**THE EXERCISE:** Copy out the rows below verbatim, starting at the line that contains "genus: Senna" and ending at the line that contains "name author: M. Howe", including both of those lines. Output nothing beyond that stretch.

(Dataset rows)
----------
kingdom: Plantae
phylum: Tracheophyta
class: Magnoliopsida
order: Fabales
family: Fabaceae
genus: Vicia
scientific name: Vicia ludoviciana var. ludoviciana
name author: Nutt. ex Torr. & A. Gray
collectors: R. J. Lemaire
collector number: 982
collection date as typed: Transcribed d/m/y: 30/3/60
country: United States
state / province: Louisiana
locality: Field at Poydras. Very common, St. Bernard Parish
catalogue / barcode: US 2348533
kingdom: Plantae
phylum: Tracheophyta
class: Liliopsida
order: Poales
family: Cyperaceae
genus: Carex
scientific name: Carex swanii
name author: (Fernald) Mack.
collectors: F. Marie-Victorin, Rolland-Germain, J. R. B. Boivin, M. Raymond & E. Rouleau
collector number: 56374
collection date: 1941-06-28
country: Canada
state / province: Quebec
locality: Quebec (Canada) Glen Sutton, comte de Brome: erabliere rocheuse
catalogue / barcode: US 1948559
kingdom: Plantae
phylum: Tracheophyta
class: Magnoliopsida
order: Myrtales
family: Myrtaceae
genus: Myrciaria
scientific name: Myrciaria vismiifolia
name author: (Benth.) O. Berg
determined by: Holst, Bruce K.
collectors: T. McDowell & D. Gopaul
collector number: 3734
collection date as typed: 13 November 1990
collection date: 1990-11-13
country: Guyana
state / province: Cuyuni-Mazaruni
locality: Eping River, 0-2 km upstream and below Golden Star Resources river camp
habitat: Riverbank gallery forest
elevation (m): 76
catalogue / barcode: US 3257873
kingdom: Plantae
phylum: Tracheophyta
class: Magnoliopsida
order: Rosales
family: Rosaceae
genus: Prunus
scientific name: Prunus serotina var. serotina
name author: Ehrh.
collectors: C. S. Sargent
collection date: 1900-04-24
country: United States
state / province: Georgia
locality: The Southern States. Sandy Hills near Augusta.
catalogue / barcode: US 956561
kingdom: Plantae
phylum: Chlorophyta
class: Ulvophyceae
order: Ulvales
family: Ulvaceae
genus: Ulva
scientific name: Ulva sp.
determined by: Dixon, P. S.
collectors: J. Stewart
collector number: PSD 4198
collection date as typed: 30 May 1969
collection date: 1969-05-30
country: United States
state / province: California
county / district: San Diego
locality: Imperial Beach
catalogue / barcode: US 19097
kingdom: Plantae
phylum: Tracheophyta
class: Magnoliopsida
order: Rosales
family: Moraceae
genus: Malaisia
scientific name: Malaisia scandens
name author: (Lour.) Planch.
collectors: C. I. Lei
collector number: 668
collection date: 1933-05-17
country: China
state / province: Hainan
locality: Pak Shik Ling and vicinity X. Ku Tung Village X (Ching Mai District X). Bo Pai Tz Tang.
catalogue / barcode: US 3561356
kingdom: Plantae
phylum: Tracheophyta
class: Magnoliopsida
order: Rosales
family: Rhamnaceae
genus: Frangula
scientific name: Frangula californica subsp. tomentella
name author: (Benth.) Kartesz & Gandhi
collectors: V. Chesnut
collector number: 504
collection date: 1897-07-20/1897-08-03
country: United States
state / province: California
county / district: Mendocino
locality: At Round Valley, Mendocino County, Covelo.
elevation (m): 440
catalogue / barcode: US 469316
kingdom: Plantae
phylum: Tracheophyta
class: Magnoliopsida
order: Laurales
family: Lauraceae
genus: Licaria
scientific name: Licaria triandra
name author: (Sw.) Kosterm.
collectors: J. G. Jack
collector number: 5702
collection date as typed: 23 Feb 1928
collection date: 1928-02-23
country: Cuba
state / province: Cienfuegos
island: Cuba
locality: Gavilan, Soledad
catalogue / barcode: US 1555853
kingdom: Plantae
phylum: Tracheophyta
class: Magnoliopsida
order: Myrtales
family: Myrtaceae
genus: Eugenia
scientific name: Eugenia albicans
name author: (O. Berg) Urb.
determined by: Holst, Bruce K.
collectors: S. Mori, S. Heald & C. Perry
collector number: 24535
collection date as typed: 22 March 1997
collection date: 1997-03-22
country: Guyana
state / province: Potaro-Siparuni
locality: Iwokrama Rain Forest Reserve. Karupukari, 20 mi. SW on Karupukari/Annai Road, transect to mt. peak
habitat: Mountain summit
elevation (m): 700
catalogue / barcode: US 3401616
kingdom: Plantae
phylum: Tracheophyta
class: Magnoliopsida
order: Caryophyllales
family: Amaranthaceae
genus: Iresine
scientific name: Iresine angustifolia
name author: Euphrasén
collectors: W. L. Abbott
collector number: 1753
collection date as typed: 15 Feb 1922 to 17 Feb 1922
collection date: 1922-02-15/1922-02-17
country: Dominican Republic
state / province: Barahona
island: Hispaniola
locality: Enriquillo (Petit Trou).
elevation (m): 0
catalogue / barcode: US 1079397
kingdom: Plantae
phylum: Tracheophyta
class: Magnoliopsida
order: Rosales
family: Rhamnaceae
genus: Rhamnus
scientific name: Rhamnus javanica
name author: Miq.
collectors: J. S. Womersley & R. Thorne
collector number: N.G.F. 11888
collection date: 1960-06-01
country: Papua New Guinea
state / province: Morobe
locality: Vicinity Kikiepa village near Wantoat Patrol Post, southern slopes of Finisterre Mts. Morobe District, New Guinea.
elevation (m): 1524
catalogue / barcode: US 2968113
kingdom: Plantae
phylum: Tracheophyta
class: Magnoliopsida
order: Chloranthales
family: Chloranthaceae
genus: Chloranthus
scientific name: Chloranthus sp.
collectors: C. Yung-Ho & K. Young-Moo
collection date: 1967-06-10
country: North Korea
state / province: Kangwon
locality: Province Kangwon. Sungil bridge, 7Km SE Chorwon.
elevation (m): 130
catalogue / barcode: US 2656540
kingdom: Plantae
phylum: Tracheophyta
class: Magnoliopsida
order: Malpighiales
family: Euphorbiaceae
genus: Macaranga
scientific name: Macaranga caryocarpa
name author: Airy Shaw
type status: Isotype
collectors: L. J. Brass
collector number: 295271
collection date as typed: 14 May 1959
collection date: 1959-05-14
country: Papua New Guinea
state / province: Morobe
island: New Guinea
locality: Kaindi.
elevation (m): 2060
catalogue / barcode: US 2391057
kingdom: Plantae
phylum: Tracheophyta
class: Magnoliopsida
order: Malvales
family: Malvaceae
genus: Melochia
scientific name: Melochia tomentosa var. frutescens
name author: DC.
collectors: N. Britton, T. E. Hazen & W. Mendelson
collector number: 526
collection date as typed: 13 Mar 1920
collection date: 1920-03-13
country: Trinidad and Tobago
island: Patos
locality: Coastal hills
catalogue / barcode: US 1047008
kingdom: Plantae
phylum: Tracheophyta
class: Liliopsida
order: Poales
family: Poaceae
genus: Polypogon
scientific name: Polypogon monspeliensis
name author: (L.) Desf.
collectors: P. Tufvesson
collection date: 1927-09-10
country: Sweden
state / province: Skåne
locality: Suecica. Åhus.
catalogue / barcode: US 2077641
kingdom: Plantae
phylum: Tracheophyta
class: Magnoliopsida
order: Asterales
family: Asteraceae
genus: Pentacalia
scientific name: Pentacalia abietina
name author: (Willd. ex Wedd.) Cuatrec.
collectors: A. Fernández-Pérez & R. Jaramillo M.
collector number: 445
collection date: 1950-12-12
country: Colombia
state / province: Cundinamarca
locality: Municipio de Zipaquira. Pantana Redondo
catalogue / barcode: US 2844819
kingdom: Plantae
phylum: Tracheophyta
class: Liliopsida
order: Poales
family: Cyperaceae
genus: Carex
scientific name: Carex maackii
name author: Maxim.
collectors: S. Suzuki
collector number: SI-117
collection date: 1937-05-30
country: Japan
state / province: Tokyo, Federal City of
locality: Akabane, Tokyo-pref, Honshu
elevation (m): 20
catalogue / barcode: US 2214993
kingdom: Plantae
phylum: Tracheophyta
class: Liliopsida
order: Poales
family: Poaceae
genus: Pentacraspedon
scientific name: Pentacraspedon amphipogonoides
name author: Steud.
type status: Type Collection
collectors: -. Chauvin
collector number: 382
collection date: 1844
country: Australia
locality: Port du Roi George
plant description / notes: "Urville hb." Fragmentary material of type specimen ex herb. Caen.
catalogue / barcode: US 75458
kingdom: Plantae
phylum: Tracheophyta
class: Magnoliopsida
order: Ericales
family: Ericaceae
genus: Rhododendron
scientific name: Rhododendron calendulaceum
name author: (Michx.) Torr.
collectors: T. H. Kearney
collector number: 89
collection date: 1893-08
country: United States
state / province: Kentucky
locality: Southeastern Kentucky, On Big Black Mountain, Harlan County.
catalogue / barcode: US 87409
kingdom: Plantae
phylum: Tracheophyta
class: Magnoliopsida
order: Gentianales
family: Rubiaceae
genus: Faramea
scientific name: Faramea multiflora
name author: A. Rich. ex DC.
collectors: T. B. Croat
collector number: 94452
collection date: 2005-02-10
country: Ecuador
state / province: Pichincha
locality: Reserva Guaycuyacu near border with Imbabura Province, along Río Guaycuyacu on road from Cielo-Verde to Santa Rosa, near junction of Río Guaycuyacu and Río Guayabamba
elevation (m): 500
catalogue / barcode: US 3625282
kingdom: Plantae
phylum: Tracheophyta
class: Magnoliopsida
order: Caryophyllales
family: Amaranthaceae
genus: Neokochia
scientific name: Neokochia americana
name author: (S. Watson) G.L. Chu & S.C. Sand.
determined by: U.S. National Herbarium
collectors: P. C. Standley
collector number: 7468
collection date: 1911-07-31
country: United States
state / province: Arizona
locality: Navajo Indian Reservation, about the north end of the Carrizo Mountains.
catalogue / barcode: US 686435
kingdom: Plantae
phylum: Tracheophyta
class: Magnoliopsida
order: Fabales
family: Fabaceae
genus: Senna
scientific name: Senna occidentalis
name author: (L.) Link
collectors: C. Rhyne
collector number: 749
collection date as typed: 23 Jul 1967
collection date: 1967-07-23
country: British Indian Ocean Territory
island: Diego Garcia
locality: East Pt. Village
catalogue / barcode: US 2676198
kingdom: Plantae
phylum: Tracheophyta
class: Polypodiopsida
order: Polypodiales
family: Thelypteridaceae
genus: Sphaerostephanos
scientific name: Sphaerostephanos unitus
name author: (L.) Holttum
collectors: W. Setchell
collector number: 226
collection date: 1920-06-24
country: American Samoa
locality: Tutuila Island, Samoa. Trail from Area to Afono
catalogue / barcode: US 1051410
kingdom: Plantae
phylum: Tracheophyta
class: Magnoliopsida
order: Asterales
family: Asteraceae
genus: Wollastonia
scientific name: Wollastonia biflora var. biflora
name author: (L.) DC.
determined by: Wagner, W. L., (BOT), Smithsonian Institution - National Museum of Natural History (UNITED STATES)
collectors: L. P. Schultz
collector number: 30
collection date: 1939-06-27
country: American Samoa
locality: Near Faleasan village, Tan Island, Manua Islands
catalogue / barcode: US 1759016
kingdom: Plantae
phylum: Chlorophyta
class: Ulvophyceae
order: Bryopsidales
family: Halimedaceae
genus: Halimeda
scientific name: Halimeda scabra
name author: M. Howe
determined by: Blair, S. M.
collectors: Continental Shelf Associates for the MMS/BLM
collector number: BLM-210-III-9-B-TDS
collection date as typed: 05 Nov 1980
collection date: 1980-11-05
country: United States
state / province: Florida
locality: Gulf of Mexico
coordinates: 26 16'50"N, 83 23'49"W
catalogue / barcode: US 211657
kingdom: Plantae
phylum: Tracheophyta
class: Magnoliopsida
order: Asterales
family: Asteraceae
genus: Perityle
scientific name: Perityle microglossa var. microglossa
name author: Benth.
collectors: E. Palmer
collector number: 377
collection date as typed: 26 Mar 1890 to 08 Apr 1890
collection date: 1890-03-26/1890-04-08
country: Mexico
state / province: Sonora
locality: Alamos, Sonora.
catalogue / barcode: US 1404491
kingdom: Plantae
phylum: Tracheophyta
----------
**WRITTEN ANSWER:**
genus: Senna
scientific name: Senna occidentalis
name author: (L.) Link
collectors: C. Rhyne
collector number: 749
collection date as typed: 23 Jul 1967
collection date: 1967-07-23
country: British Indian Ocean Territory
island: Diego Garcia
locality: East Pt. Village
catalogue / barcode: US 2676198
kingdom: Plantae
phylum: Tracheophyta
class: Polypodiopsida
order: Polypodiales
family: Thelypteridaceae
genus: Sphaerostephanos
scientific name: Sphaerostephanos unitus
name author: (L.) Holttum
collectors: W. Setchell
collector number: 226
collection date: 1920-06-24
country: American Samoa
locality: Tutuila Island, Samoa. Trail from Area to Afono
catalogue / barcode: US 1051410
kingdom: Plantae
phylum: Tracheophyta
class: Magnoliopsida
order: Asterales
family: Asteraceae
genus: Wollastonia
scientific name: Wollastonia biflora var. biflora
name author: (L.) DC.
determined by: Wagner, W. L., (BOT), Smithsonian Institution - National Museum of Natural History (UNITED STATES)
collectors: L. P. Schultz
collector number: 30
collection date: 1939-06-27
country: American Samoa
locality: Near Faleasan village, Tan Island, Manua Islands
catalogue / barcode: US 1759016
kingdom: Plantae
phylum: Chlorophyta
class: Ulvophyceae
order: Bryopsidales
family: Halimedaceae
genus: Halimeda
scientific name: Halimeda scabra
name author: M. Howe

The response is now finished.